From day one Giuliani began putting it into practice. The “squeegee
men” (who used to harass motorists at stop light) were gone in
days. Turnstile jumping — which had reached more than 50 percent
in some stations — was halted. Within weeks the results began to
take effect. A frightened populace began to come out of hiding.
Before Giuliani people had been afraid to walk their dogs. Within
six months they were strolling at night on the Brooklyn Bridge.
Crime plummeted and didn’t stop falling until it returned to
1965 levels. In no other city did this happen — only in New York.

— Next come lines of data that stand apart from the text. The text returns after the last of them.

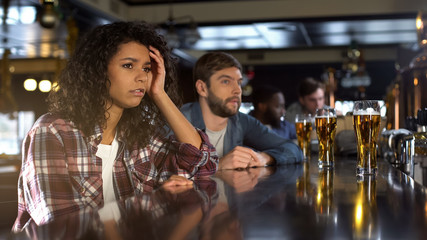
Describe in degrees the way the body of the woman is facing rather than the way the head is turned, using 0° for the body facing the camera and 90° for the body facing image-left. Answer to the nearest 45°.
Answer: approximately 315°

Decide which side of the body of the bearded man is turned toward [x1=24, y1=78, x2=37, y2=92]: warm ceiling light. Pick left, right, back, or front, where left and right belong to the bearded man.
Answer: back

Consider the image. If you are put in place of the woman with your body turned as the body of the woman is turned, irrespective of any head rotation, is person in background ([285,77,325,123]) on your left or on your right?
on your left

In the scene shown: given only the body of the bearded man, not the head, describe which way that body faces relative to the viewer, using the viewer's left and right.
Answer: facing the viewer and to the right of the viewer

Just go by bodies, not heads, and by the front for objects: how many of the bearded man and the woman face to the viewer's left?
0

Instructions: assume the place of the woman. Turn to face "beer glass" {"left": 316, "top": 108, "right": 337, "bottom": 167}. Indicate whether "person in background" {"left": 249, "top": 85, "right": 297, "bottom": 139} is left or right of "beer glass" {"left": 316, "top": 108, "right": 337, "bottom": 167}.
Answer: left

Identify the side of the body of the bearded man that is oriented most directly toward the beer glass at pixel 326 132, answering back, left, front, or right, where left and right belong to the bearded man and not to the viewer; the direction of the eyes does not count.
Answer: front
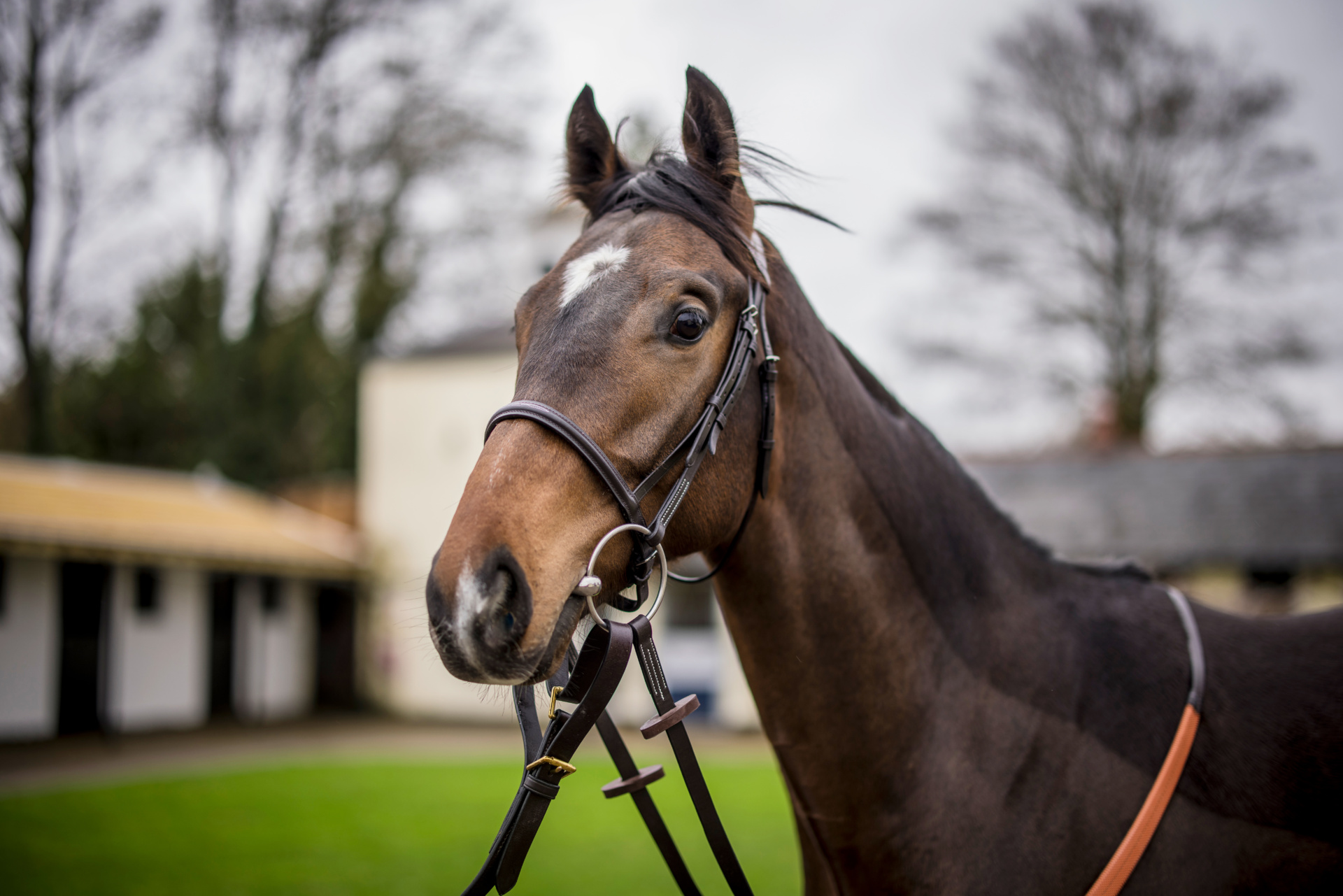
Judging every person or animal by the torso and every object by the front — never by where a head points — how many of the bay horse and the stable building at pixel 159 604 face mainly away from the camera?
0

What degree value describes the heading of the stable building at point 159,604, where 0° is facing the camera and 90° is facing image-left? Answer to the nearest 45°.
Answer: approximately 315°

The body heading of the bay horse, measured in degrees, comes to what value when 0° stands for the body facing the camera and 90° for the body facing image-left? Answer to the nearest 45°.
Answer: approximately 45°

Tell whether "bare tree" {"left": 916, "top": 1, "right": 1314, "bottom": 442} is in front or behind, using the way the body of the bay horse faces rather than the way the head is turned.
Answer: behind

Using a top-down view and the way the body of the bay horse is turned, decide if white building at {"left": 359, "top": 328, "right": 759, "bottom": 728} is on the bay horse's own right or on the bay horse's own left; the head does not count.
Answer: on the bay horse's own right

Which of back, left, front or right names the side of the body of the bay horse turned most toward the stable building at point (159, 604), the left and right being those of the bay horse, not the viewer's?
right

By the time President Clinton ran for re-election in 1996 he was
bragging about national crime reduction — even though the
entire drop was due to falling rates in New York. Gradually
other cities picked up the idea — although in some like New
Orleans and Detroit it never happened.
Was all this due to demographics? Was it because (as Clinton
claimed) the federal government had funded a few thousand police
officers? Was it — as University of Chicago economist Steven
Levitt scurrilously suggests in Freakonomics — the result
of abortion? No. The entire trend is directly traceable to
Giuliani’s crime policies.
Rudy Giuliani would be a serious candidate for President even if
September 11th had never occurred. To the despair of the New York
intelligentsia, the local boy may be about to make good. Don’t
expect any tickertape parades.
*****
I’ve been criticizing the conduct of the war recently and taking
a lot of flak from Spectator readers who say I’m just
another East Coast elitist watching the conflict on CNN without any
idea of what’s really going on. So I’ve decided to take them up on
it. I’ll be flying into Iraq Thursday for a two week embed with the
82nd Airborne. I don’t have an agenda. I just want to see what the
troops are saying. I’ll be reporting soon from Baghdad.